### Document passage
HCA Healthcare announced Tuesday that it's sharing its own clinical data with select institutions to be used for research about the coronavirus.
The consortium, which includes private research organizations and the Agency for Healthcare Research and Quality, is an effort by HCA to leverage its large repository of data on COVID-19 patients amassed through its network of 187 hospitals. Hospital giant HCA has clinical data from 110,000 hospitalized COVID-19 patients in 2020.
"We have always believed that the privilege of scale is not size, it's the ability to accelerate learning," said Dr. Jonathan Perlin, chief medical officer of the Nashville, Tenn.-based health system. "We thought, if we could open these data safely and effectively to colleagues and the federal government and the best minds in academia, we can accelerate what is known about COVID and its treatment, and by doing so, save lives."
The clinical data will be de-identified so personalized information about patients isn't shared, according to HCA.
The consortium also involves Columbia University, Duke University, the Harvard Pilgrim Health Care Institute, Johns Hopkins University, Meharry Medical College and the Hospital Medicine Reengineering Network, which includes the University of California, San Francisco, Baystate Medical Center, Beth Israel Deaconess Medical Center and Brigham and Women's Hospital.
In a statement, Dr. David Meyers, acting director of AHRQ, called the consortium "innovative," adding, "We believe it has both the potential to rapidly produce new evidence to improve the safety and quality of care for people with COVID-19 and serve as a model for the development of a national learning health system."
The consortium hasn't yet selected specific topics for research. It is currently receiving research proposals from the participating groups. A leadership council comprised of representatives from each member of the consortium will determine what research projects are selected. Perlin said he expects research to begin within the next six weeks.
Some potential research opportunities are about demographics of patients who contract COVID, pre-existing conditions that result in worse COVID-19 outcomes and the efficacy of treatments currently in use.
Perlin said he imagines the consortium can be involved in research in other disease states in the future.
"COVID is a first step," he said. "As we develop finesse with exploring COVID, we also prove out a platform for myriad other exciting and critical research questions."

### Tasks to complete
(1) According to the HCA consortium article, how many hospitals are in HCA's network?
(2) Say whether each statement agrees with the HCA consortium article, and quote the words that decide it: (a) The consortium has already chosen specific research topics. (b) Patient data will be de-identified before it is shared. (c) Dr. David Meyers is HCA's chief medical officer.
(3) Reproduce the stretch of the HCA consortium article from "The consortium hasn't" through "next six weeks.", swapping "six weeks" for "two months".

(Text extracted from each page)
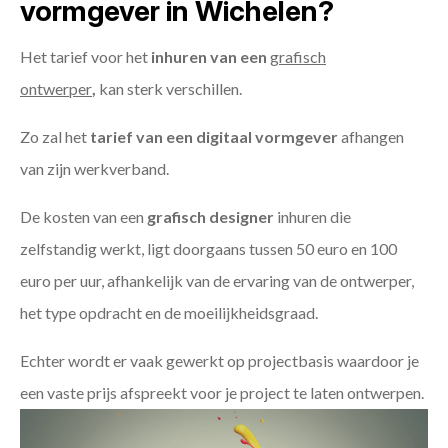
vormgever in Wichelen?
Het tarief voor het
inhuren van een
grafisch
ontwerper
,
kan sterk verschillen.
Zo zal het
tarief van een digitaal vormgever
afhangen
van zijn werkverband.
De kosten van een
grafisch designer
inhuren die
zelfstandig werkt, ligt doorgaans tussen 50 euro en 100
euro per uur, afhankelijk van de ervaring van de ontwerper,
het type opdracht en de moeilijkheidsgraad.
Echter wordt er vaak gewerkt op projectbasis waardoor je
een vaste prijs afspreekt voor je project te laten ontwerpen.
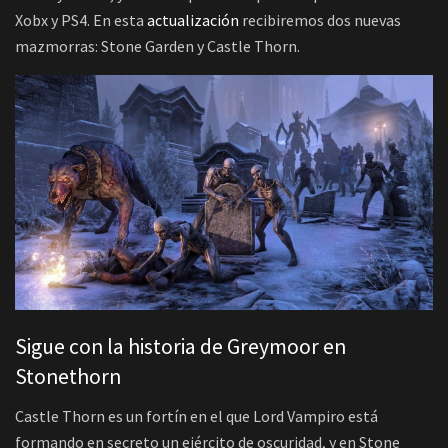
Xobx y PS4. En esta
actualización
recibiremos dos nuevas
mazmorras: Stone Garden y Castle Thorn.
Sigue con la historia de Greymoor en
Stonethorn
Castle Thorn es un fortín en el que Lord Vampiro está
formando en secreto un ejército de oscuridad, y en Stone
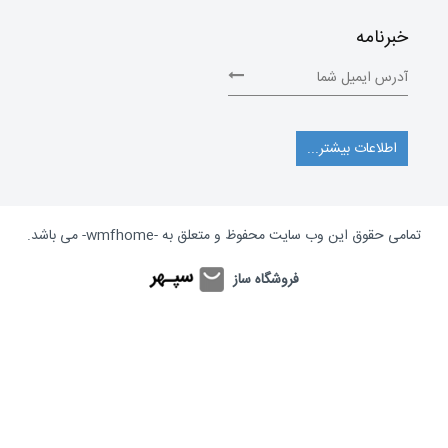
خبرنامه
اطلاعات بیشتر...
تمامی حقوق این وب سایت محفوظ و متعلق به
-wmfhome-
می باشد.
فروشگاه ساز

### Results of the tasks
(1) 187 hospitals.

(2)
(a) No: "The consortium hasn't yet selected specific topics for research."
(b) Yes: "The clinical data will be de-identified so personalized information about patients isn't shared"
(c) No: "Dr. David Meyers, acting director of AHRQ"

(3)
The consortium hasn't yet selected specific topics for research. It is currently receiving research proposals from the participating groups. A leadership council comprised of representatives from each member of the consortium will determine what research projects are selected. Perlin said he expects research to begin within the next two months.